* Consigne 1:
Reproduisez fidèlement le passage de l'extrait sur la crise financière qui va de « Le ministre des » jusqu'à « organiser un sauvetage. ».

+++++

Le ministre des Finances Jim Flaherty a soutenu que les
institutions financières canadiennes n’avaient pas besoin d’un sauvetage à
l’américaine. Mais lundi, à la suite de la publication d’une déclaration signée
par lui et les autres ministres des Finances du G-7 promettant entreprendre
« toutes actions nécessaires » pour maintenir l’intégrité du système
financier mondial, il a admis que, advenant le cas, le Canada imiterait les
Etats-Unis en retirant « les actifs non liquides déstabilisant les institutions
financières », c’est-à-dire organiser un sauvetage.
Un aspect clé
de la stratégie électorale conservatrice a été de parler des préoccupations
concernant l’état de l’économie. Mais c’est une chose de présenter Harper comme
le dirigeant « prudent et constant » dont le pays à besoin à la
veille d’une période de turbulence économique et de dénigrer le projet de taxe
du « tournant vert » des libéraux « d’expérience risquée » ;
mais c’est une tout autre affaire de concéder le fait que les Canadiens sont
confrontés à une crise historique du système de profit.

+++++

* Consigne 2:
Réécrivez le listing depuis son début jusqu'à la ligne contenant « PC-GL36UR4DA », ces deux bornes comprises, en remplaçant « Letos » par « Tento rok » sans rien modifier d'autre. Ne donnez que ces lignes.

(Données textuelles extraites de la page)
+++++

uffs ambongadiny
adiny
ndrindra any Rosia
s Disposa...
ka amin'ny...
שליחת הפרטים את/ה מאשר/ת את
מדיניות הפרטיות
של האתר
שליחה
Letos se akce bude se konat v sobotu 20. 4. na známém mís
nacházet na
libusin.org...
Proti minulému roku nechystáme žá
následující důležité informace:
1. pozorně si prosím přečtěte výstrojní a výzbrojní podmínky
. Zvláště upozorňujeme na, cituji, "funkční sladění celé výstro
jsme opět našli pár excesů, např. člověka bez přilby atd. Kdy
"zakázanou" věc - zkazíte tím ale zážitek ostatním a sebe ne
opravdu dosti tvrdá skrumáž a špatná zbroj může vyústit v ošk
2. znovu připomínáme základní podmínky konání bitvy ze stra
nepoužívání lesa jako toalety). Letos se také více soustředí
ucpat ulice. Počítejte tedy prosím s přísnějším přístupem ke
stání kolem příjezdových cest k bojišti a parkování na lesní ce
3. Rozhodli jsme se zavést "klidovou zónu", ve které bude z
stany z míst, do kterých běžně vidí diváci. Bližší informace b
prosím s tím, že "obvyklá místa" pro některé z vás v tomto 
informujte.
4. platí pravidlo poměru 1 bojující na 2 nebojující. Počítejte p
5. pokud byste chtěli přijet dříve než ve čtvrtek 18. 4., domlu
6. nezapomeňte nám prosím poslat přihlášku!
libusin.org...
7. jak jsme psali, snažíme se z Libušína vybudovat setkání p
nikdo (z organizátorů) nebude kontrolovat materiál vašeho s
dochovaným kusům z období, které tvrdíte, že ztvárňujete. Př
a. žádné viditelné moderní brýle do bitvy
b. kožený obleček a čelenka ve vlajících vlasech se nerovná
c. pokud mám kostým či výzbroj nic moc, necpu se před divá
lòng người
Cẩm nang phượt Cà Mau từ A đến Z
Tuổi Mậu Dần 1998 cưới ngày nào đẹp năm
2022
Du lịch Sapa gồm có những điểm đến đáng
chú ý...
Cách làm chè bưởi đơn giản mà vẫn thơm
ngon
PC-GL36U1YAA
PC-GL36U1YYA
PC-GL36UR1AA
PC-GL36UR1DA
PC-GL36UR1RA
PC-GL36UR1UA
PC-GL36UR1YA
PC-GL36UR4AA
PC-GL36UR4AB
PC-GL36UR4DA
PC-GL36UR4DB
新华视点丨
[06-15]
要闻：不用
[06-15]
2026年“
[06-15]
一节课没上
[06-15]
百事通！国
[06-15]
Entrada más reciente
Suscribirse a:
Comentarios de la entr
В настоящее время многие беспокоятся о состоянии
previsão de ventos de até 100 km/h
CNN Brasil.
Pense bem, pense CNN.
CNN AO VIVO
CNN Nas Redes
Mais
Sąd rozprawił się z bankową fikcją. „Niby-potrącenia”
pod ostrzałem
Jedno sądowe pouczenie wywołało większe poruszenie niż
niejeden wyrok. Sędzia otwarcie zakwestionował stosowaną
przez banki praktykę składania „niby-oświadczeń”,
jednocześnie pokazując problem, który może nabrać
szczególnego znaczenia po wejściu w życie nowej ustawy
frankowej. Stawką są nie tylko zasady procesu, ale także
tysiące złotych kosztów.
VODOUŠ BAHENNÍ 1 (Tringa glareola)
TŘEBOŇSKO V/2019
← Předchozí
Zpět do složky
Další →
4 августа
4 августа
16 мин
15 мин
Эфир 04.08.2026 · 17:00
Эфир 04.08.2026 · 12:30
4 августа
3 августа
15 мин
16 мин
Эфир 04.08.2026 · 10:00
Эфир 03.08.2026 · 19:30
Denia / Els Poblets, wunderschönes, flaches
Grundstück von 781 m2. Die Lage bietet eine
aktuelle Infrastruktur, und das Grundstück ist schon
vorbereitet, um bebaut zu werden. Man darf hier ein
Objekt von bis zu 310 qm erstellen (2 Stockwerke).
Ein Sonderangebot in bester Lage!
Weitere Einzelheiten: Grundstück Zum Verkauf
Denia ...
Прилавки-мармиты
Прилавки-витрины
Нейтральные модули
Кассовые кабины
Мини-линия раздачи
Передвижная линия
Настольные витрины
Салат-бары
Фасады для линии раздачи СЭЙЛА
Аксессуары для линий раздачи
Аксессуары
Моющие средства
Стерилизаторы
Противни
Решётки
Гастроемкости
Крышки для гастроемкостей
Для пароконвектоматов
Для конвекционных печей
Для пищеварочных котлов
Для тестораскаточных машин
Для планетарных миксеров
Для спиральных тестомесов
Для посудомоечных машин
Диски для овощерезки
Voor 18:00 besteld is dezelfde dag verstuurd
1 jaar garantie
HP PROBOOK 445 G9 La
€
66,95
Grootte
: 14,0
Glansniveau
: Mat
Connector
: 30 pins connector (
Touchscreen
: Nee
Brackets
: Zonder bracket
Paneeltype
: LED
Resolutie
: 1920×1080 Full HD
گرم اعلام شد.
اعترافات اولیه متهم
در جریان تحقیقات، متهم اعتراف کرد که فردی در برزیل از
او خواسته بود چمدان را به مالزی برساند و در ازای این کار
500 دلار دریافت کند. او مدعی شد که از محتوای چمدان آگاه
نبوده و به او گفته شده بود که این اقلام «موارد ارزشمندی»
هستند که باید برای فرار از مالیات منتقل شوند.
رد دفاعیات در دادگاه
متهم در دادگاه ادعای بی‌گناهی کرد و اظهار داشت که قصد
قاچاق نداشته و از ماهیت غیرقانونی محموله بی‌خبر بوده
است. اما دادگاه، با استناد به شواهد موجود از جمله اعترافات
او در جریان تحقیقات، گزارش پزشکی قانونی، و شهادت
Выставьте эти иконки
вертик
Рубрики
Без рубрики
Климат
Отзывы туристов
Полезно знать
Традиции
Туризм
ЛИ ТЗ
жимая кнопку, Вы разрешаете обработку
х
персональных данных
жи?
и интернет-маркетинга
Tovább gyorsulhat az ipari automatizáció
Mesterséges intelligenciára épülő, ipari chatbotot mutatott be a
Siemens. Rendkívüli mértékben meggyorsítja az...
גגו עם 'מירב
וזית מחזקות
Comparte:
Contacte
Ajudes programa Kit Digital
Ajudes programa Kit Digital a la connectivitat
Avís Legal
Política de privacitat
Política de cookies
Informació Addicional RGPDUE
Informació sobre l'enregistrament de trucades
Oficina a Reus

+++++

* Corrigé 1:
Le ministre des Finances Jim Flaherty a soutenu que les
institutions financières canadiennes n’avaient pas besoin d’un sauvetage à
l’américaine. Mais lundi, à la suite de la publication d’une déclaration signée
par lui et les autres ministres des Finances du G-7 promettant entreprendre
« toutes actions nécessaires » pour maintenir l’intégrité du système
financier mondial, il a admis que, advenant le cas, le Canada imiterait les
Etats-Unis en retirant « les actifs non liquides déstabilisant les institutions
financières », c’est-à-dire organiser un sauvetage.

* Corrigé 2:
uffs ambongadiny
adiny
ndrindra any Rosia
s Disposa...
ka amin'ny...
שליחת הפרטים את/ה מאשר/ת את
מדיניות הפרטיות
של האתר
שליחה
Tento rok se akce bude se konat v sobotu 20. 4. na známém mís
nacházet na
libusin.org...
Proti minulému roku nechystáme žá
následující důležité informace:
1. pozorně si prosím přečtěte výstrojní a výzbrojní podmínky
. Zvláště upozorňujeme na, cituji, "funkční sladění celé výstro
jsme opět našli pár excesů, např. člověka bez přilby atd. Kdy
"zakázanou" věc - zkazíte tím ale zážitek ostatním a sebe ne
opravdu dosti tvrdá skrumáž a špatná zbroj může vyústit v ošk
2. znovu připomínáme základní podmínky konání bitvy ze stra
nepoužívání lesa jako toalety). Tento rok se také více soustředí
ucpat ulice. Počítejte tedy prosím s přísnějším přístupem ke
stání kolem příjezdových cest k bojišti a parkování na lesní ce
3. Rozhodli jsme se zavést "klidovou zónu", ve které bude z
stany z míst, do kterých běžně vidí diváci. Bližší informace b
prosím s tím, že "obvyklá místa" pro některé z vás v tomto 
informujte.
4. platí pravidlo poměru 1 bojující na 2 nebojující. Počítejte p
5. pokud byste chtěli přijet dříve než ve čtvrtek 18. 4., domlu
6. nezapomeňte nám prosím poslat přihlášku!
libusin.org...
7. jak jsme psali, snažíme se z Libušína vybudovat setkání p
nikdo (z organizátorů) nebude kontrolovat materiál vašeho s
dochovaným kusům z období, které tvrdíte, že ztvárňujete. Př
a. žádné viditelné moderní brýle do bitvy
b. kožený obleček a čelenka ve vlajících vlasech se nerovná
c. pokud mám kostým či výzbroj nic moc, necpu se před divá
lòng người
Cẩm nang phượt Cà Mau từ A đến Z
Tuổi Mậu Dần 1998 cưới ngày nào đẹp năm
2022
Du lịch Sapa gồm có những điểm đến đáng
chú ý...
Cách làm chè bưởi đơn giản mà vẫn thơm
ngon
PC-GL36U1YAA
PC-GL36U1YYA
PC-GL36UR1AA
PC-GL36UR1DA
PC-GL36UR1RA
PC-GL36UR1UA
PC-GL36UR1YA
PC-GL36UR4AA
PC-GL36UR4AB
PC-GL36UR4DA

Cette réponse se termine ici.